Document =>
◆ ◆ ◆ ◆ ◆
Friday, October 11, 2013

I'm Back!

Somehow, astonishingly, the last time I published anything here was two weeks ago.  Since that time, my orchestra had its first huge masterworks concert (The Planets, the Dvorak Cello Concerto, Short Ride in a Fast Machine), I had two amazing rehearsals with colleagues for a chamber music thingy we’re doing in November, I gave a solo recital in Chicago, I was interviewed for an in depth article, I hosted a Barret Night masterclass at Valparaiso University, I mailed more than ninety hand-made reeds, and I just today had another two hour meeting with my grant-writing partners at The Music Village for my spring chamber music series.  Tomorrow I leave for Ohio University, where I will perform a DIFFERENT solo recital  - CHROMA - on Monday.

Topics that occurred to me - that every evening when I went to bed I thought, Oh, I should wake up early and write this up for my blog! - included the amazing transformation of my orchestra from a bunch of rusty, summer-tired musicians to a tight, exciting group in just 4 days of rehearsals.  How great it feels to turn off the multi-tasking brain and focus on my one small job in an orchestra rehearsal.  The pleasures and difficulties of contemporary music in a small group.  The transition back to full, active employment from a comparatively leisurely summer schedule.  How I am newly impressed by people who can sound coherent in interviews, and can find a topic and stick to it, which is MUCH harder than I expected.  Oh, let’s see - the skill of relaxing in performance, which I rediscovered playing the Bach Gavotte in recital, and the challenge of putting that intuitive skill into words for a group of students.
◆ ◆ ◆ ◆ ◆
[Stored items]
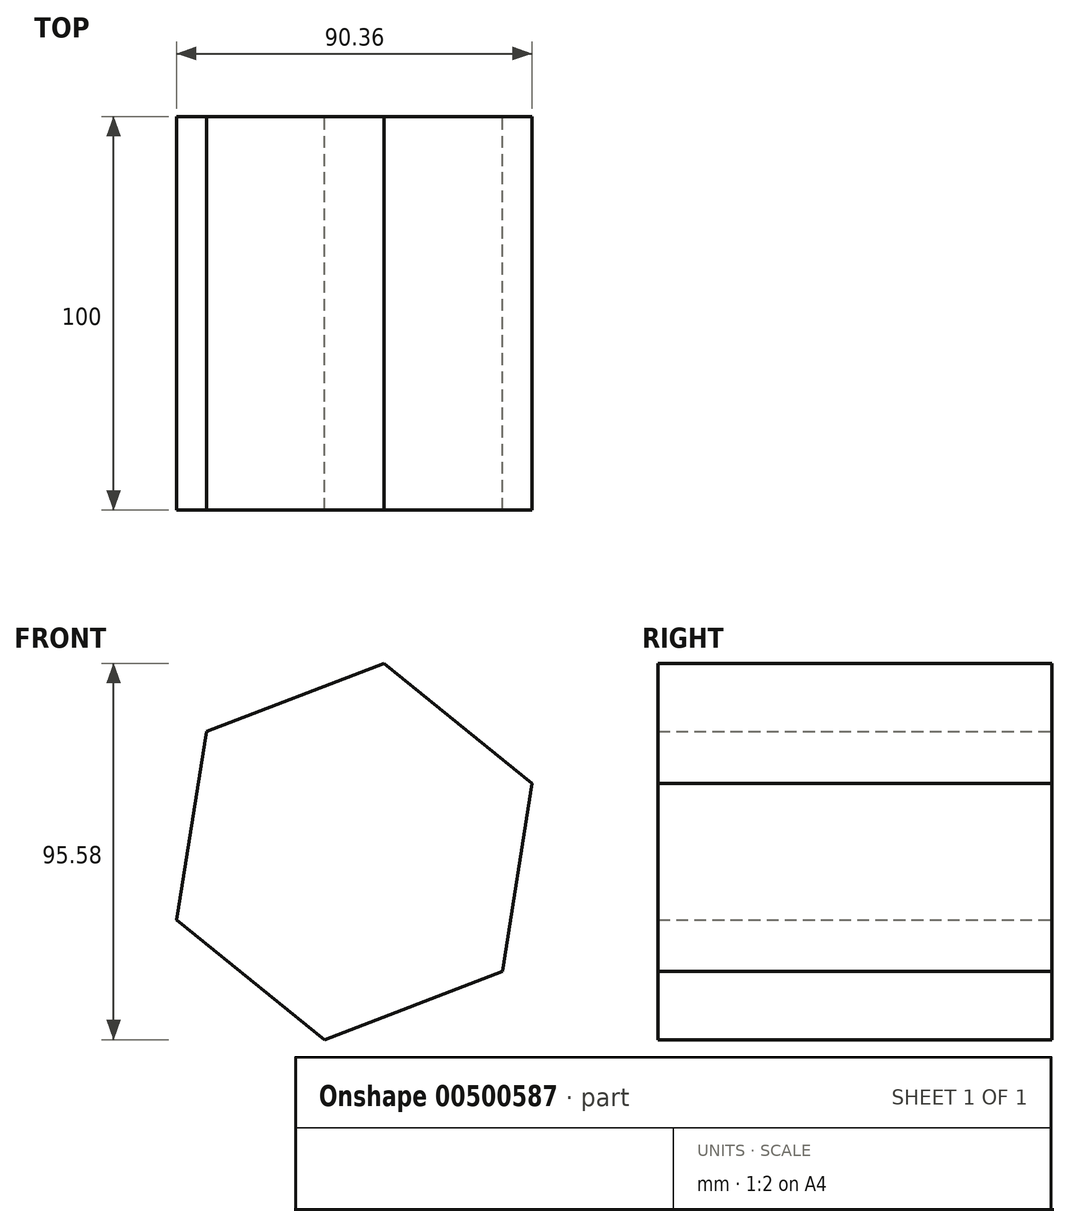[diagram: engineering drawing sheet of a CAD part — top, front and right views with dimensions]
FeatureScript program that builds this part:
annotation { "Feature Type Name" : "Feature", "Feature Type Description" : "" }
export const myFeature = defineFeature(function(context is Context, id is Id, definition is map)
    precondition{}
    {
        {
            var Q0;
            Q0=qCreatedBy(makeId("Front.planeOp"),FACE);
            var sketch = newSketch(context, id + "F0", { "sketchPlane" : qUnion([Q0])});
            skCircle(sketch, "E0.cCircle", {"center": v(0, 0) * mm, "radius": 48.39 * mm, "construction": true});
            skLineSegment(sketch, "E0.0", {"start": v(-37.6, 30.46) * mm, "end": v(7.58, 47.8) * mm});
            skLineSegment(sketch, "E0.1", {"start": v(7.58, 47.8) * mm, "end": v(45.18, 17.33) * mm});
            skLineSegment(sketch, "E0.2", {"start": v(45.18, 17.33) * mm, "end": v(37.6, -30.46) * mm});
            skLineSegment(sketch, "E0.3", {"start": v(37.6, -30.46) * mm, "end": v(-7.58, -47.8) * mm});
            skLineSegment(sketch, "E0.4", {"start": v(-7.58, -47.8) * mm, "end": v(-45.18, -17.33) * mm});
            skLineSegment(sketch, "E0.5", {"start": v(-45.18, -17.33) * mm, "end": v(-37.6, 30.46) * mm});
            skSolve(sketch);
        }
        {
            var Q0;
            Q0=makeQuery(id+"F0.imprint","IMPRINT",FACE,{"disambiguationData":[TD([[makeQuery(id+"F0.imprint","IMPRINT",EDGE,{"derivedFrom":sQuery(id+"F0.wireOp",EDGE,"E0.0")}),-1.0]])]});
            extrude(context, id + "F1", {"entities" : qUnion([Q0]), "endBound" : BoundingType.SYMMETRIC, "depth" : 100 * mm});
        }
    });
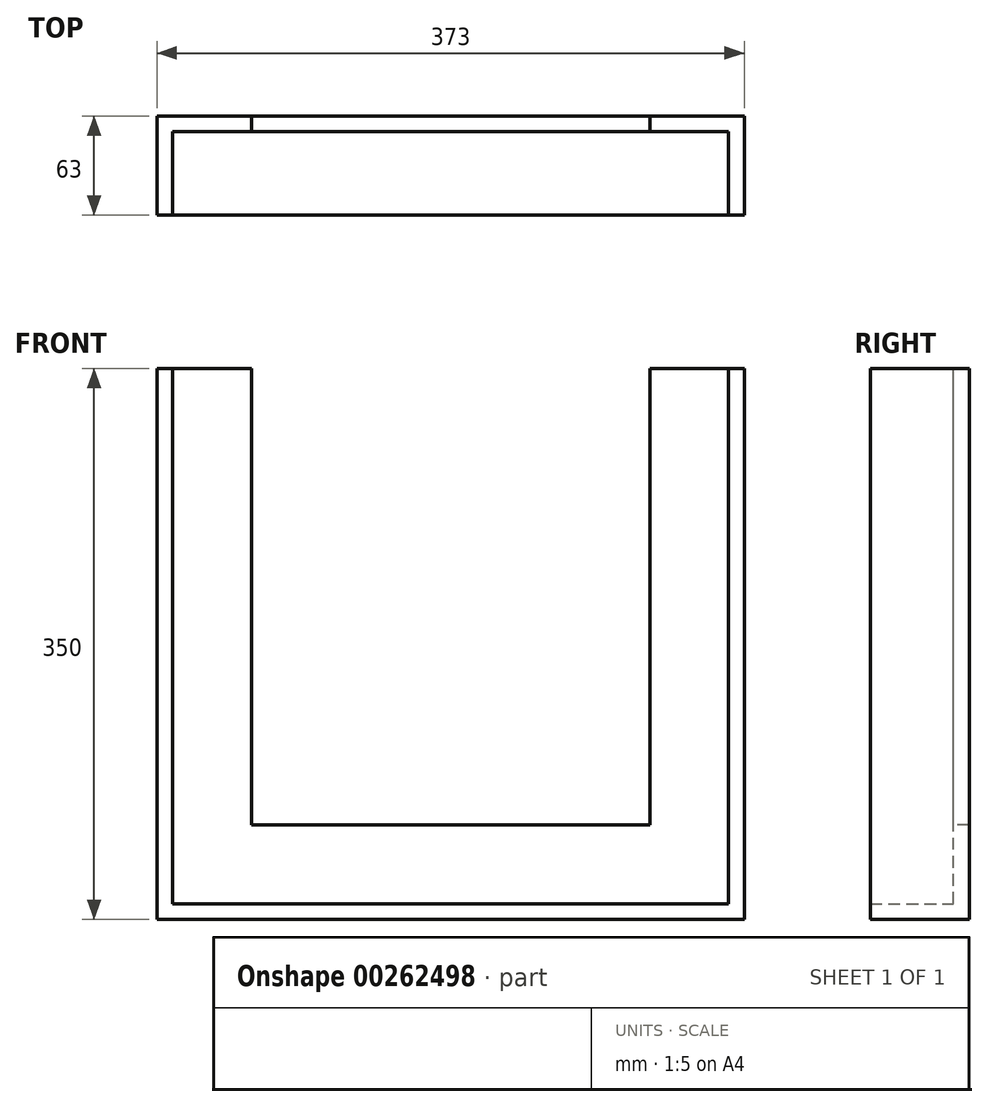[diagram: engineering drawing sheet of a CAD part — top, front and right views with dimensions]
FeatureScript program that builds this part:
◆ ◆ ◆ ◆ ◆
Name the pieces performed at the orchestra's first masterworks concert, as listed in the blog post above.

The reply =>
The Planets
the Dvorak Cello Concerto
Short Ride in a Fast Machine